Plan de Match : Qu’est-ce qui t’a fait te lancer dans le coaching ? Quelle en est ta philosophie ?
En fait, à partir de mes 18-19 ans, j’ai eu l’impression que je pourrais plus jouer très longtemps et j’avais hâte d’être entraîneur. Pour expliquer, à 15 ans j’ai commencé à travailler avec les écoles de hockey, comme on appelle ça chez nous, ce sont des camps d’entraînement pour les jeunes joueurs, pour les défenseurs notamment, et je me suis dit que c’est peut-être quelque chose que je pourrais faire. Chez nous, il n’y a pas beaucoup d’entraîneurs qui sont professionnels en fait, c’est plutôt du bénévolat avec un autre job à côté.
Kevin, mon ancien coach m’a dit que je devrais jouer aussi longtemps que je pourrais. Du coup j’ai commencé à jouer à l’université, j’ai fait quatre ans là-bas, ça m’a permis de préparer deux diplômes, dont un en éducation, et m’a permis d’être enseignant.
Je me suis dit qu’il y avait des écoles ou on peut faire entraîneur et enseignant en même temps, alors j’ai commencé à être vraiment entraîneur après tout ça.
Au Nouveau Brunswick, quand t’es un jeune enseignant, t’es pas payé l’été alors j’ai cherché un job estival à 22-23 ans et j’ai trouvé une vraie école de hockey qui travaille l’été. Ce sont des joueurs qui viennent pour faire des camps de deux semaines en pension complète pour s’améliorer.

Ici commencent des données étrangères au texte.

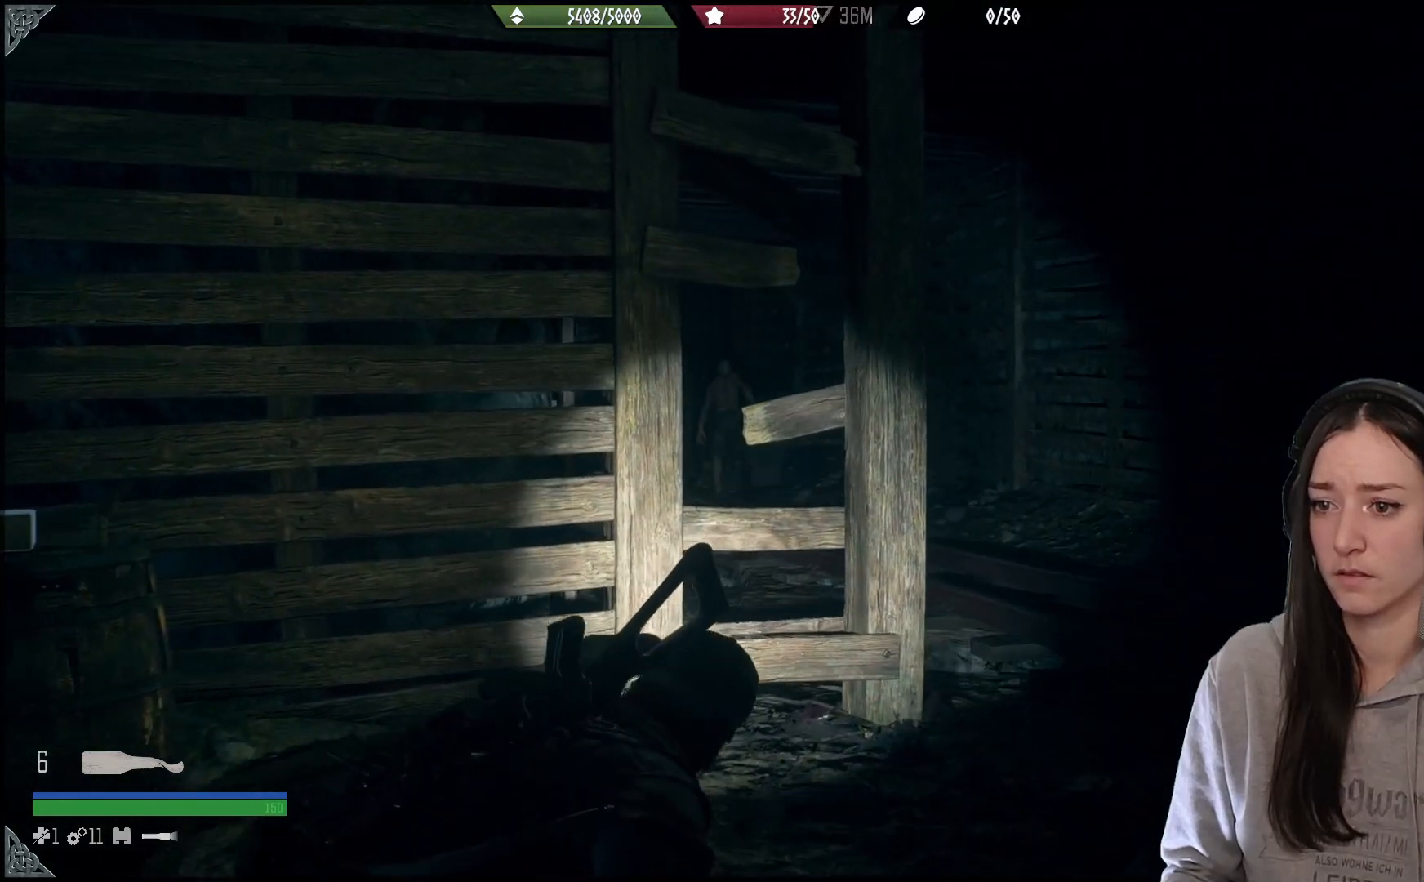
{"buttons": [], "left_stick": "up-right", "right_stick": "up-left", "events": []}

T’es sur la glace 3 fois par jour, t’as le « off-ice », la nourriture, le logement, tout est compris. J’ai commencé par y rester 8 semaines l’été, et on m’a proposé d’y rester toute l’année. La première année ça ne l’a pas fait, mais la deuxième, je me suis dit que j’allais essayer d’être entraîneur full-time. Je me levais le matin, je prenais un gros van de 12 places et j’allais ramasser tous les joueurs pour les emmener à l’école. Ensuite, ils faisaient leurs hors-glace, puis je les récupérais pour les entraînements sur la glace…
J’ai pu voyager partout en Amérique du nord, c’était un job intéressant mais ce n’était pas vraiment comme entraîner des pros.

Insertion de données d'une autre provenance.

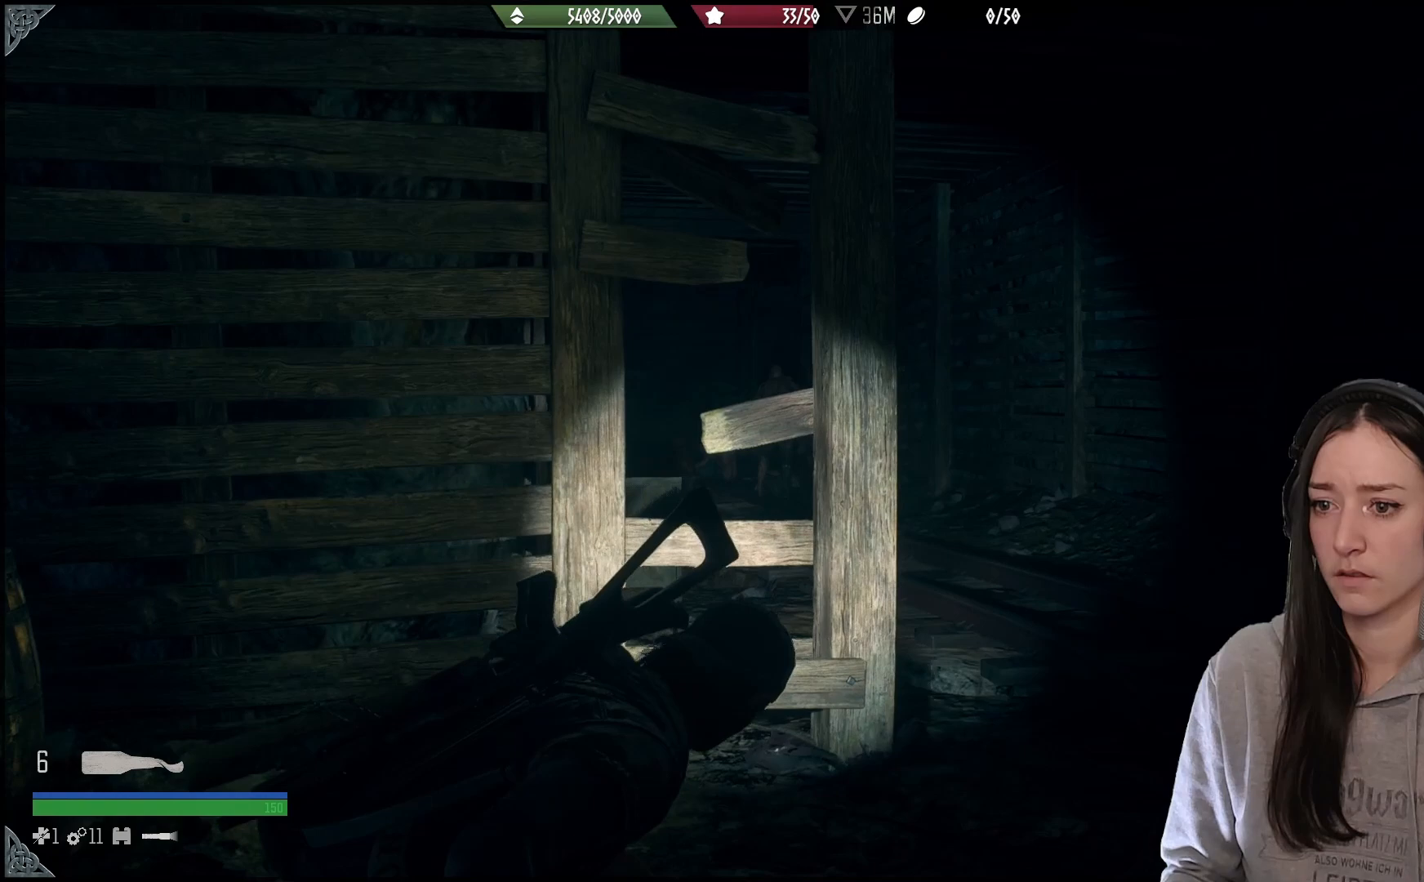
{"buttons": [], "left_stick": "up-right", "right_stick": "up-left", "events": []}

Après ça, ils ont ouvert une école comme ça en Autriche, près de Vienne. Ils m’ont proposé d’y aller. J’y suis allé avec ma femme et mes deux enfants. C’était une chance pour moi.
Au Nouveau-Brunswick, peu de gens voyagent, ce n’est pas très multiculturel, c’est beaucoup de fermiers, c’est rare que quelqu’un parte de là-bas pour déménager ailleurs.

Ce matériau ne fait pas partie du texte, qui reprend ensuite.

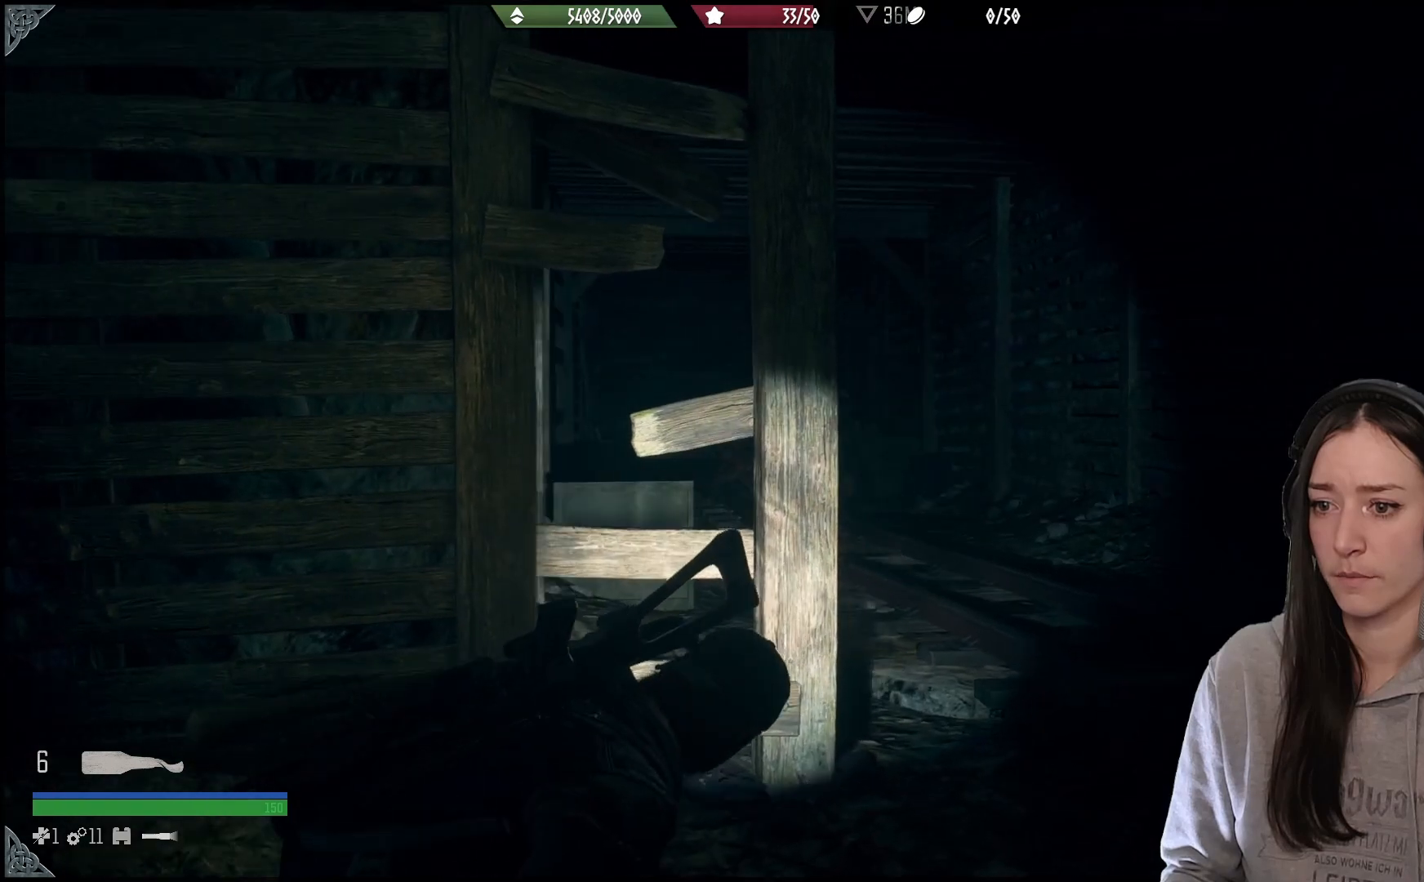
{"buttons": [], "left_stick": "up-right", "right_stick": "up-left", "events": []}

Pour mes enfants c’était une nouvelle expérience. A l’époque avec ma femme on a pensé que ça pouvait être une bonne expérience pour tous. Découvrir une autre langue, une autre culture, c’était la chance de découvrir autre chose. C’était pas mal payé, on pouvait y vivre, voyager tout l’été… J’ai fait ça pendant 4 ans, j’étais le premier entraîneur. En parallèle, je continuais d’être enseignant.
C’était vraiment intéressant, fun, et c’est là que j’ai rencontré un joueur, qui a joué pour moi pendant 4 ans, dont le frère était directeur sportif en Suisse.
On s’est contacté, et il m’a demandé si ça m’intéresserait d’être entraîneur assistant pour son équipe. J’ai eu d’autres offres, mais pour moi c’était important de regarder avec qui je travaillerais si j’acceptais.
C’était un bon gars, et il m’a dit qu’il avait besoin d’un assistant pour l’année d’après en pro., j’ai déménagé en Suisse. Ça a été mes premiers pas dans le niveau pro, c’était en deuxième division suisse.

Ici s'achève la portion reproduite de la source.